Daily Market Color

Risk Assets Extend Gains Despite Weak Economic Data and Possible Tech Regulation


US equities shake off poor economic data, threat of tech regulation to climb higher once more. As expected, the Fed’s beige book highlighted a broad-based decline in economic activity- particularly in industries like tourism and hospitality. Despite the negative data, New York Fed President John Williams sounded optimistic in his public remarks- saying that he hopes the economy is “near the bottom” and that he expects “a pretty significant rebound in the second half of this year.” Meanwhile, President Trump renewed criticism of large social media companies after Twitter flagged a pair of his tweets with a fact-checking label. As a result, the president is expected to issue an executive order pushing the FCC to clarify whether or not technology companies can be sued for removing content from their services.  The S&P 500 and DJIA climbed higher by 1.5% and 2.2% respectively while Treasury yields and swap rates ended mixed – the 10-year yield closing at 0.69%.



US-China tensions continue to ratchet higher.  Secretary of State Mike Pompeo said yesterday that “Hong Kong is no longer autonomous from China” – jeopardizing the special trading status that allows Hong Kong to be exempted from China trade tariffs. The removal of Hong Kong’s special trading status could have dire implications, including a possible mass exodus of over 1,000 US companies engaging in business there and a shift in reputation as a financial hub. This morning, Chinese lawmakers approved sweeping new national security legislation in Hong Kong- a move that bypassed the autonomous city’s local legislative counsel. Democracy advocates fear the legislation will curb essential freedoms in the city as China seeks to crack down on protests that have been ongoing since the start of 2019.

◇ ◇ ◇ ◇

■ TASKS TO CARRY OUT ■
1) In the market commentary, swap "special trading status" for "preferential trade status" in the passage starting at "US-China tensions continue" and ending at "start of 2019.", and write out the passage.
2) Using the market commentary, answer these:
(a) By what percentage did the S&P 500 climb?
(b) At what level did the 10-year yield close?
(c) How many US companies might leave Hong Kong if its special trading status is removed?

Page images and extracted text

◇ ◇ ◇ ◇

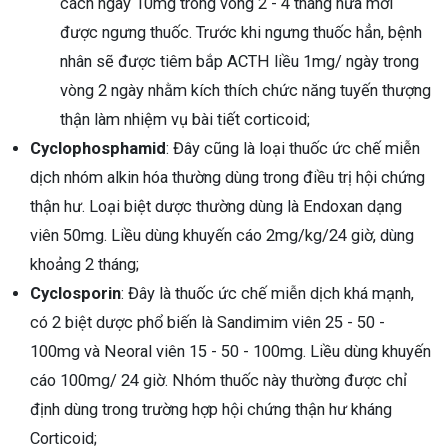
cách ngày 10mg trong vòng 2 - 4 tháng nữa mới
được ngưng thuốc. Trước khi ngưng thuốc hẳn, bệnh
nhân sẽ được tiêm bắp ACTH liều 1mg/ ngày trong
vòng 2 ngày nhằm kích thích chức năng tuyến thượng
thận làm nhiệm vụ bài tiết corticoid;
Cyclophosphamid
: Đây cũng là loại thuốc ức chế miễn
dịch nhóm alkin hóa thường dùng trong điều trị hội chứng
thận hư. Loại biệt dược thường dùng là Endoxan dạng
viên 50mg. Liều dùng khuyến cáo 2mg/kg/24 giờ, dùng
khoảng 2 tháng;
Cyclosporin
: Đây là thuốc ức chế miễn dịch khá mạnh,
có 2 biệt dược phổ biến là Sandimim viên 25 - 50 -
100mg và Neoral viên 15 - 50 - 100mg. Liều dùng khuyến
cáo 100mg/ 24 giờ. Nhóm thuốc này thường được chỉ
định dùng trong trường hợp hội chứng thận hư kháng
Corticoid;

◇ ◇ ◇ ◇

■ LIST OF ANSWERS ■
1)
US-China tensions continue to ratchet higher.  Secretary of State Mike Pompeo said yesterday that “Hong Kong is no longer autonomous from China” – jeopardizing the preferential trade status that allows Hong Kong to be exempted from China trade tariffs. The removal of Hong Kong’s preferential trade status could have dire implications, including a possible mass exodus of over 1,000 US companies engaging in business there and a shift in reputation as a financial hub. This morning, Chinese lawmakers approved sweeping new national security legislation in Hong Kong- a move that bypassed the autonomous city’s local legislative counsel. Democracy advocates fear the legislation will curb essential freedoms in the city as China seeks to crack down on protests that have been ongoing since the start of 2019.

2)
(a) 1.5%
(b) 0.69%
(c) Over 1,000